Somalia suicide bombings kill peacekeepers in revenge for US raid


The deputy head of the peacekeeping force in Somalia died when Islamists carried out twin suicide bombings in revenge for US helicopter strikes which killed an al-Qaeda suspect this week. Terrorists from the jihadist Al-Shabaab movement drove four-wheel-drive vehicles with fake United Nations markings into the African Union contingent's headquarters in Mogadishu.

Guards failed to recognise the threat and waved the cars through as they tailed a convoy of high-level officials arriving for a meeting. Maj Gen Juvenal Niyonguruza, the force's second-in-command from Burundi, and four others were killed by the four suicide bombers.

Fifteen wounded soldiers were airlifted to Nairobi and Kampala. The force commander, Uganda's Lt Col Nathan Mugisha, was lightly injured.
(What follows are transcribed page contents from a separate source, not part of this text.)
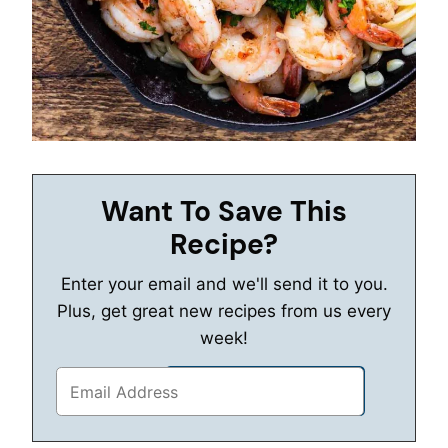
Want To Save This
Recipe?
Enter your email and we'll send it to you.
Plus, get great new recipes from us every
week!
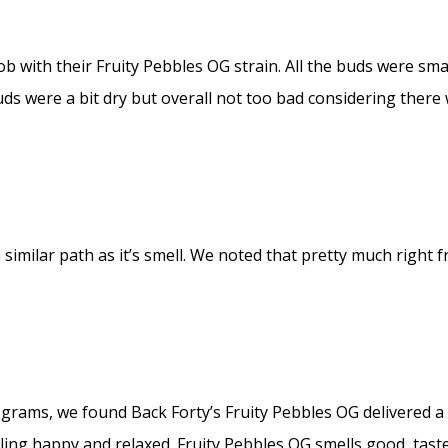
ob with their Fruity Pebbles OG strain. All the buds were sma
uds were a bit dry but overall not too bad considering there
 similar path as it’s smell. We noted that pretty much right f
.5 grams, we found Back Forty’s Fruity Pebbles OG delivered
ling happy and relaxed. Fruity Pebbles OG smells good, tastes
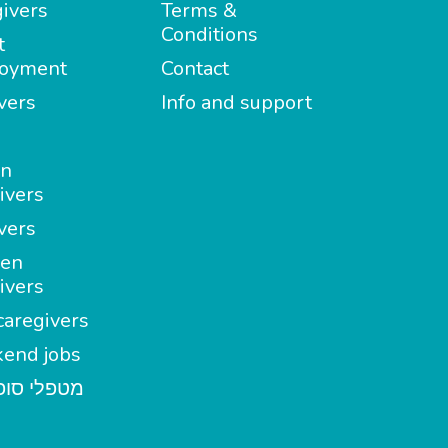
ivers
Terms &
Conditions
t
oyment
Contact
vers
Info and support
in
ivers
vers
en
ivers
aregivers
end jobs
י סופשבוע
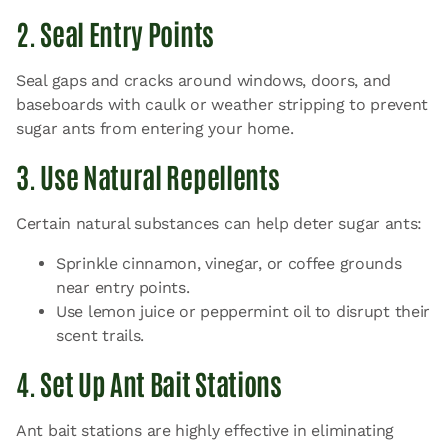
2. Seal Entry Points
Seal gaps and cracks around windows, doors, and
baseboards with caulk or weather stripping to prevent
sugar ants from entering your home.
3. Use Natural Repellents
Certain natural substances can help deter sugar ants:
Sprinkle cinnamon, vinegar, or coffee grounds
near entry points.
Use lemon juice or peppermint oil to disrupt their
scent trails.
4. Set Up Ant Bait Stations
Ant bait stations are highly effective in eliminating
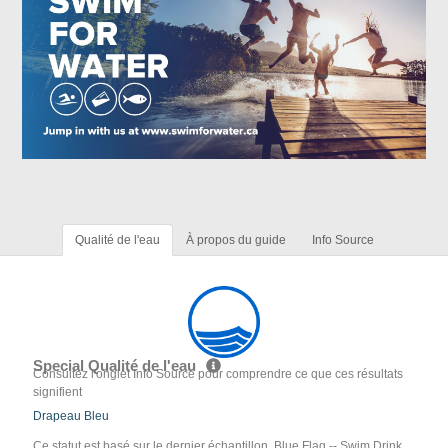
Qualité de l'eau
À propos du guide
Info Source
Special Qualité de l'eau
Consultez l'onglet Info Source pour comprendre ce que ces résultats
signifient
Drapeau Bleu
Ce statut est basé sur le dernier échantillon. Blue Flag -- Swim Drink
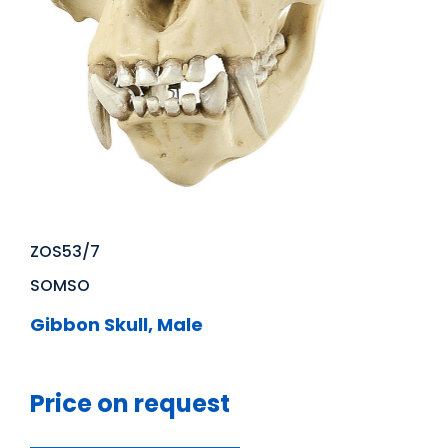
ZOS53/7
SOMSO
Gibbon Skull, Male
Price on request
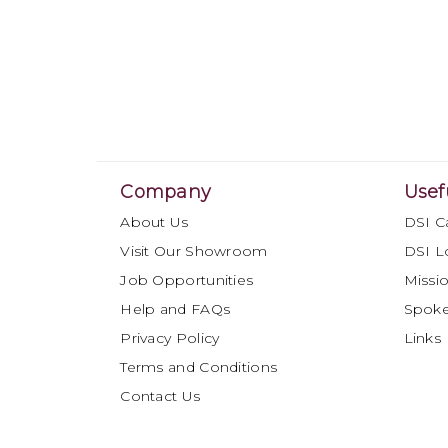
Company
Usef
About Us
DSI C
Visit Our Showroom
DSI L
Job Opportunities
Missio
Help and FAQs
Spok
Privacy Policy
Links
Terms and Conditions
Contact Us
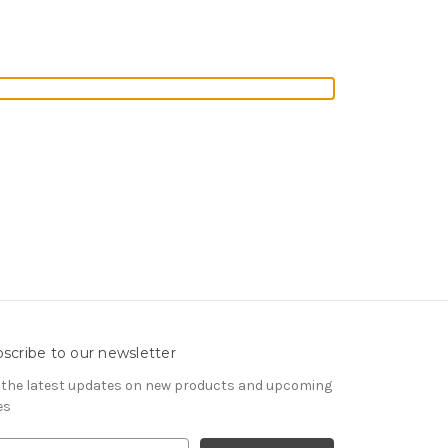
scribe to our newsletter
 the latest updates on new products and upcoming
es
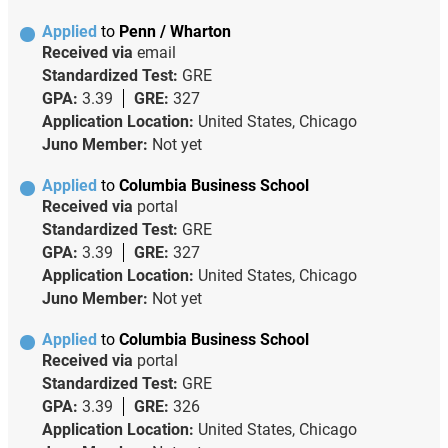
Applied
to
Penn / Wharton
Received via
email
Standardized Test:
GRE
GPA:
3.39
GRE:
327
Application Location:
United States, Chicago
Juno Member:
Not yet
Applied
to
Columbia Business School
Received via
portal
Standardized Test:
GRE
GPA:
3.39
GRE:
327
Application Location:
United States, Chicago
Juno Member:
Not yet
Applied
to
Columbia Business School
Received via
portal
Standardized Test:
GRE
GPA:
3.39
GRE:
326
Application Location:
United States, Chicago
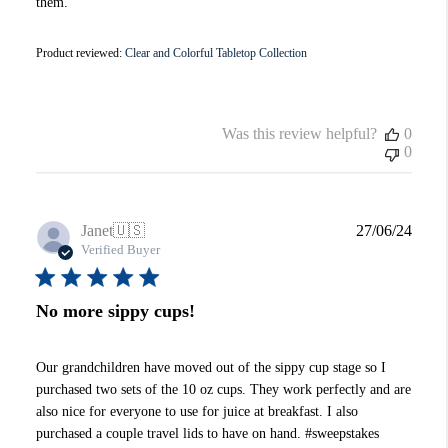
them.
Product reviewed:
Clear and Colorful Tabletop Collection
Was this review helpful?
0
0
Publi
Janet
🇺🇸
27/06/24
date
Verified Buyer
No more sippy cups!
Our grandchildren have moved out of the sippy cup stage so I
purchased two sets of the 10 oz cups. They work perfectly and are
also nice for everyone to use for juice at breakfast. I also
purchased a couple travel lids to have on hand. #sweepstakes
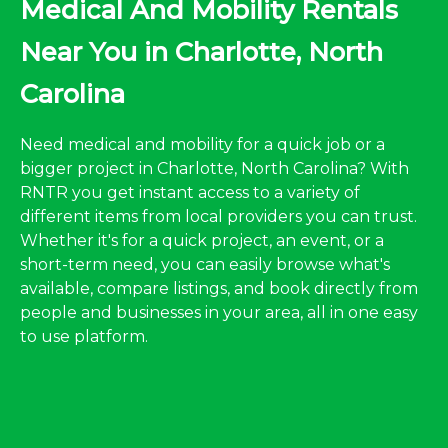
Medical And Mobility Rentals
Near You in Charlotte, North
Carolina
Need medical and mobility for a quick job or a
bigger project in Charlotte, North Carolina? With
RNTR you get instant access to a variety of
different items from local providers you can trust.
Whether it's for a quick project, an event, or a
short-term need, you can easily browse what's
available, compare listings, and book directly from
people and businesses in your area, all in one easy
to use platform.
Hawa Hussein, who lives close to the AU's headquarters, said that her house "trembled' from the explosion on Thursday morning.

The attack came three days after US Special Operations troops mounted a daring helicopter raid to kill a key al-Qaeda suspect wanted in connection with terror attacks in neighbouring Kenya in 2002.

A senior al-Shabaab commander who gave his name as Abu Muhsin said the attack was in revenge for the American raid, which killed Saleh Ali Saleh Nabhan.

"We have reached our ambition for that holy explosion [which] struck a hall where Nato, US, AU and so-called government officials were holding a meeting to attack our Mujahidiin after Ramadan," he said.

"We've reached our holy goal to revenge what the Christians did."